President Joe Biden tempered his assessment that social media giants are "killing people" by hosting misinformation about the COVID-19 vaccines on their platforms, saying Monday that he hoped they would not take it "personally" and instead would act to save lives.
While companies like Facebook defend their practices and say they're helping people around the world access verified information about the shots, the White House says they haven't done enough to stop misinformation that has helped slow the pace of new vaccinations in the U.S. to a trickle. It comes as the U.S. sees a rise in virus cases and deaths among those who haven't gotten a shot, in what officials call an emerging "pandemic of the unvaccinated."
Speaking at the White House, Biden insisted he meant "precisely what I said" when he said Friday of the tech giants that "they're killing people." But he said the point of his rhetoric was to ramp up pressure on the companies to take action.
"My hope is that Facebook, instead of taking it personally that somehow I'm saying 'Facebook is killing people,' that they would do something about the misinformation," Biden said.
Biden's comments come as the White House has struggled to counteract resistance to getting a shot, particularly among younger and more Republican demographics. Fewer than 400,000 Americans are getting their first vaccine dose each day — down from a high of more than 2 million per day in April. More than 90 million eligible people have not received a dose.
The administration has increasingly seized on false or misleading information about the safety and efficacy of the vaccines as a driver of that hesitance. It has referenced a study by the Center for Countering Digital Hate, a nonprofit that studies extremism, that linked a dozen accounts to spreading the majority of vaccine disinformation on Facebook.
"Facebook isn't killing people. These 12 people are out there giving misinformation, anyone listening to it is getting hurt by it, it's killing people," Biden said. "It's bad information."
"I'm not trying to hold people accountable. I'm trying to make people look at themselves, look in the mirror," Biden said, adding, "Think about that misinformation going to your son, your daughter, your relative."
In the view of the administration, chastising the social media companies — who have come under mounting scrutiny in Washington over not just disinformation, but also antitrust and privacy practices — is a proxy for criticizing the originators of disinformation themselves. To avoid amplifying falsehoods, the White House has generally sought to avoid engaging directly with those spreading misinformation.
Last week, U.S. Surgeon General Vivek Murthy declared misinformation about the vaccines a deadly threat to public health.
"Misinformation poses an imminent and insidious threat to our nation's health," Murthy said during remarks Thursday at the White House. "We must confront misinformation as a nation. Lives are depending on it."
Murthy said technology companies and social media platforms must make meaningful changes to their products and software to reduce the spread of false information while increasing access to authoritative, fact-based sources.
Too often, he said, the platforms are built in ways that encourage the spread of misinformation.
"We are asking them to step up," Murthy said. "We can't wait longer for them to take aggressive action."
Facebook on Friday responded to Biden's attack, with spokesperson Kevin McAlister saying, "The facts show that Facebook is helping save lives. Period."
The company also released a blog post saying its internal research showed it was not responsible for Biden's missed vaccination goal. "The data shows that 85% of Facebook users in the US have been or want to be vaccinated against COVID-19. President Biden's goal was for 70% of Americans to be vaccinated by July 4. Facebook is not the reason this goal was missed."
Brendan Nyhan, a professor of government at Dartmouth College who focuses on politics and health care, said Facebook "should absolutely be held accountable for allowing vaccine misinformation to spread."
"With that said, we should be careful about assuming that the circulation of misinformation online is a cause of hesitancy rather than a consequence," he added.
"It's very difficult to show the relationship between misinformation on social media and vaccine hesitancy directly. We don't have good measures of what people see on social media or any ability to link it to their vaccination behavior. And even if we see correlations in the data, these could be spurious rather than causal — people who aren't going to get vaccinated are presumably more likely to be exposed to negative and false information about the vaccine."

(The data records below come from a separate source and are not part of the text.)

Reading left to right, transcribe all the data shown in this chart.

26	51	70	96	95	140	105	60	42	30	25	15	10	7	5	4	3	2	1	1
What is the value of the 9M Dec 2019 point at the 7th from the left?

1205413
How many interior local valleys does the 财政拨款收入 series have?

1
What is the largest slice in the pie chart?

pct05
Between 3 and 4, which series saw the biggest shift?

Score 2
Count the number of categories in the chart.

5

That said, Nyhan added that there is some evidence that exposure to misinformation can reduce a person's intention to vaccinate immediately after viewing the misinformation.

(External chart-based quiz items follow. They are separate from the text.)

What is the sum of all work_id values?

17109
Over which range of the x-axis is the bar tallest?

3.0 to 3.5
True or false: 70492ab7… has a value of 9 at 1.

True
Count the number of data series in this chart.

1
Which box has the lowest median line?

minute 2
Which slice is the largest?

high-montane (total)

White House press secretary Jen Psaki insisted Monday: "We're not in a war or battle against Facebook — we're in a battle with the virus." But she ramped up pressure on the companies to share information on how many Americans are exposed to misinformation on their platforms and how their secretive and powerful algorithms promote false content to users.
"Do you have access to information from these platforms as to who is receiving misinformation?" she asked. "I don't think that information has been released. Do you know how the algorithms are working at any of these platforms? I don't think that information has been released."